__Work order__. In the listing below, start your output at the line with "And with that, re-running" and end it after the line with "## CodeChecker server: An", copying every line exactly.
________________________
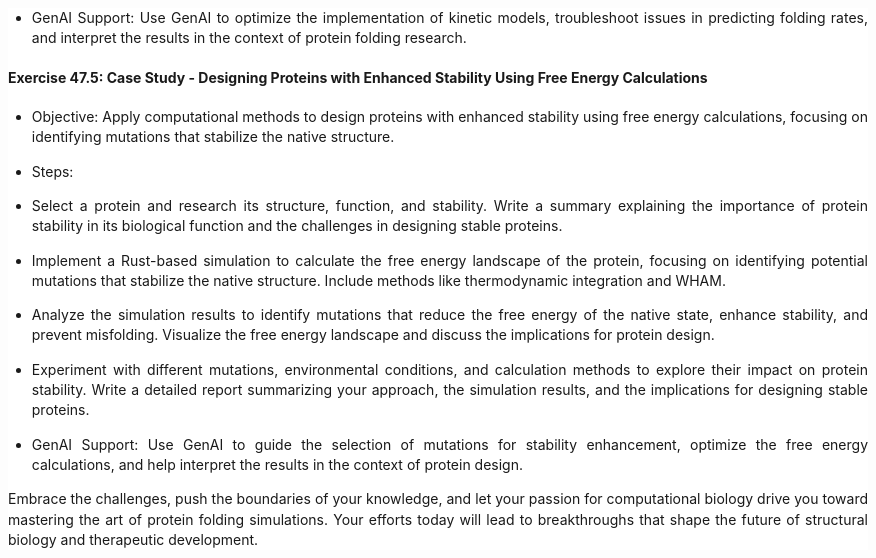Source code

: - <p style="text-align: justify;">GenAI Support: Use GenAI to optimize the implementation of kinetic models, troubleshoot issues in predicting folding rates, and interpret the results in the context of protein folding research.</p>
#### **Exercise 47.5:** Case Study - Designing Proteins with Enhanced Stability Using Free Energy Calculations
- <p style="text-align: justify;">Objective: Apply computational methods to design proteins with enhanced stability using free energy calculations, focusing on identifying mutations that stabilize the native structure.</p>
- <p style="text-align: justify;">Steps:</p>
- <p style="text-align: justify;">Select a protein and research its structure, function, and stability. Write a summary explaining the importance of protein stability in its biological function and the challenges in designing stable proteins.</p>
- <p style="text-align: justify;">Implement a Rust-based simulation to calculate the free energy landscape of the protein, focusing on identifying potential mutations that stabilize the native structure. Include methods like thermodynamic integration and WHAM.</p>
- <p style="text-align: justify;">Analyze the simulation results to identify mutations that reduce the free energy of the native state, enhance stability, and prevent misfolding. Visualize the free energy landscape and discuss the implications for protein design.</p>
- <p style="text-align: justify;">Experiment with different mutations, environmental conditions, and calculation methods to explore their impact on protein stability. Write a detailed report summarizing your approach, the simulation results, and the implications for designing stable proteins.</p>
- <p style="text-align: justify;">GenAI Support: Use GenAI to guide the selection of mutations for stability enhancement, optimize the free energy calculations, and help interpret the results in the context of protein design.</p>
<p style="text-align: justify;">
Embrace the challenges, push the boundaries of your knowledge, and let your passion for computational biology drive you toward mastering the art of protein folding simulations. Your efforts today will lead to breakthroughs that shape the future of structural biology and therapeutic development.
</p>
________________________
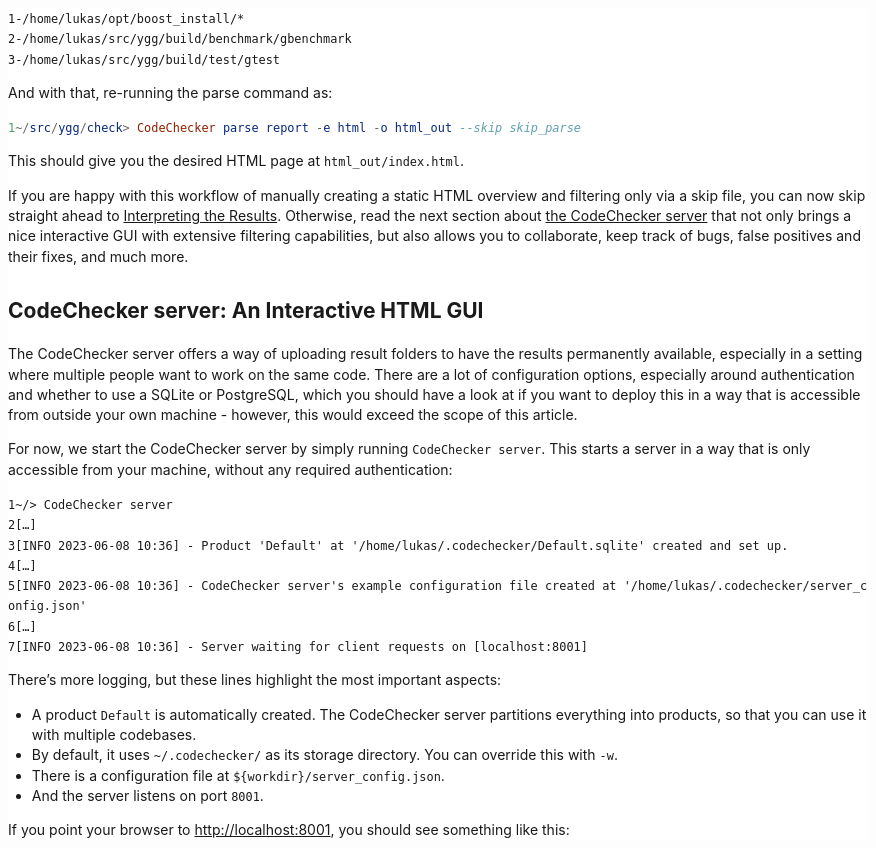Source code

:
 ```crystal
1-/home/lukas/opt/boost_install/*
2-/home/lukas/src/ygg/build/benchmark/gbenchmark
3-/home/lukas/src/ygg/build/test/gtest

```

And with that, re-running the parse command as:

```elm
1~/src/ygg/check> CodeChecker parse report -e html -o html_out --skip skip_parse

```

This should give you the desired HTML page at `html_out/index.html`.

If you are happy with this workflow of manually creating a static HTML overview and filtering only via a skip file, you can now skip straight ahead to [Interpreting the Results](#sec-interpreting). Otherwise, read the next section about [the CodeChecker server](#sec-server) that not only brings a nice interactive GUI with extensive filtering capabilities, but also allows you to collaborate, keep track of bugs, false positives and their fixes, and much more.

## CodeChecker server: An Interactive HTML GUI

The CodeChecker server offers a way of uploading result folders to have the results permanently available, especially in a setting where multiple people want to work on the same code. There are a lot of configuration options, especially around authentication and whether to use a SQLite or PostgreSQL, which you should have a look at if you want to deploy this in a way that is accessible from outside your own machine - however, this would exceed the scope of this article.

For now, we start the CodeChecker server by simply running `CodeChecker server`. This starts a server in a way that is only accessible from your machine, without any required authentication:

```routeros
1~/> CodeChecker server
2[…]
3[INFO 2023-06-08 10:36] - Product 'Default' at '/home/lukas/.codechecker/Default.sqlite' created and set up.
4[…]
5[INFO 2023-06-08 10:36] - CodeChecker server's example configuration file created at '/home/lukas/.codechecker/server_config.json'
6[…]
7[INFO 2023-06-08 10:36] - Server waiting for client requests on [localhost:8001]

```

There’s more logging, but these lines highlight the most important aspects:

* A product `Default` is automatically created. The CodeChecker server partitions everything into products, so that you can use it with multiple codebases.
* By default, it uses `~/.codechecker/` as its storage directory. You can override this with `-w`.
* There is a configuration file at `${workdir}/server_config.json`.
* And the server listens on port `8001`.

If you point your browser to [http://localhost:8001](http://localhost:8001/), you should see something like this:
________________________
__Expected answer__.
And with that, re-running the parse command as:

```elm
1~/src/ygg/check> CodeChecker parse report -e html -o html_out --skip skip_parse

```

This should give you the desired HTML page at `html_out/index.html`.

If you are happy with this workflow of manually creating a static HTML overview and filtering only via a skip file, you can now skip straight ahead to [Interpreting the Results](#sec-interpreting). Otherwise, read the next section about [the CodeChecker server](#sec-server) that not only brings a nice interactive GUI with extensive filtering capabilities, but also allows you to collaborate, keep track of bugs, false positives and their fixes, and much more.

## CodeChecker server: An Interactive HTML GUI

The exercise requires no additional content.